Recently, a research team led by Prof. YAO Baoli at State Key Laboratory of Transient Optics and Photonics, Xi’an Institute of Optics and Precision Mechanics (XIOPM) of Chinese Academy of Sciences (CAS), reported a deep learning scheme FC-WFM-Deep to obtain full-color optical sectioning images for wide-field microscopy directly. In contrast to the FC-SIM approach, the reconstruction data size is 21-fold smaller, and the in-focus depth is doubled. This work was published in the journal Biomedical Optics Express.
Imaging of a compound eye at different depths of (a) 14 μm and (b) 28 μm acquired with FC-WFM method, OS with FC-SIM method, and the OS in DOF with proposed FC-WFM-Deep, respectively. (Image by XIOM)
FC-WFM-Deep fully exploits the unique high resolution and full-color capabilities of SIM. Efficiently, the deep learning network only needs training to a single wide-field frame.

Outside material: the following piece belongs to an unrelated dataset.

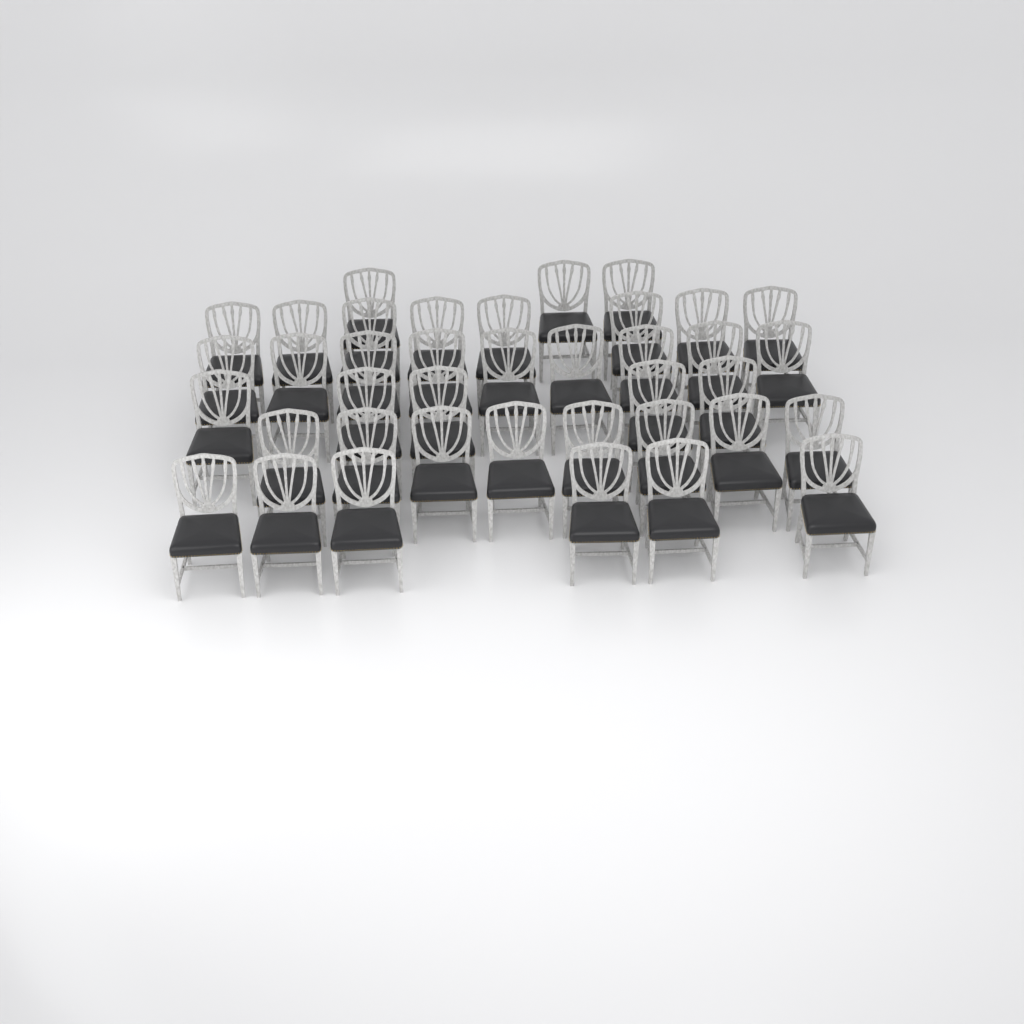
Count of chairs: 39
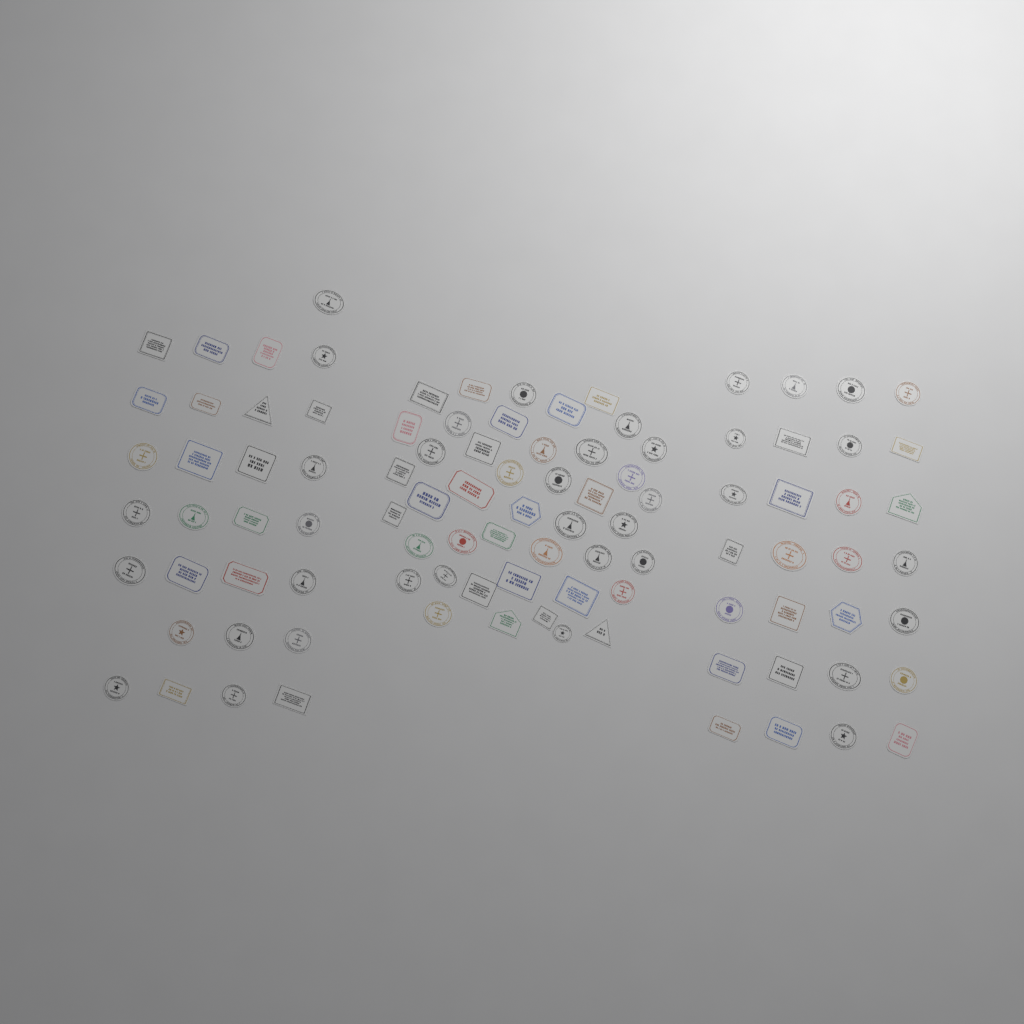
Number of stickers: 99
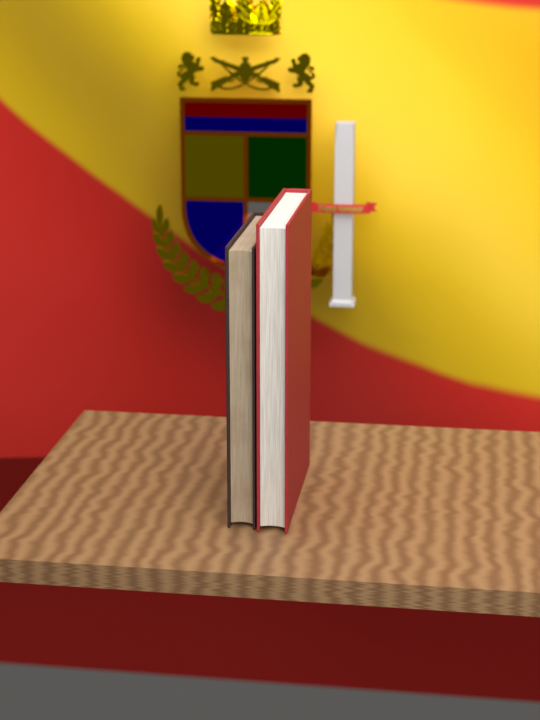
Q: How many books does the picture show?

After training, high-quality images with optical sectioning, considerable in-focus depth, and full-color can be directly acquired from the wide-field frame.
FC-WFM-Deep has a comparable imaging quality to FC-SIM in terms of spatial resolution and dimensions. Beyond that, the data required for FC-WFM-Deep in full-color 3D reconstruction can be 21-fold less than that for FC-SIM.
FC-WFM-Deep significantly reduces the 3D data acquisition requirements without losing detail and improves the 3D imaging speed by extracting the optical sectioning in the depth-of-field (DOF). This cost-effective and convenient method offers a promising tool to observe 3D color biological samples with high precision.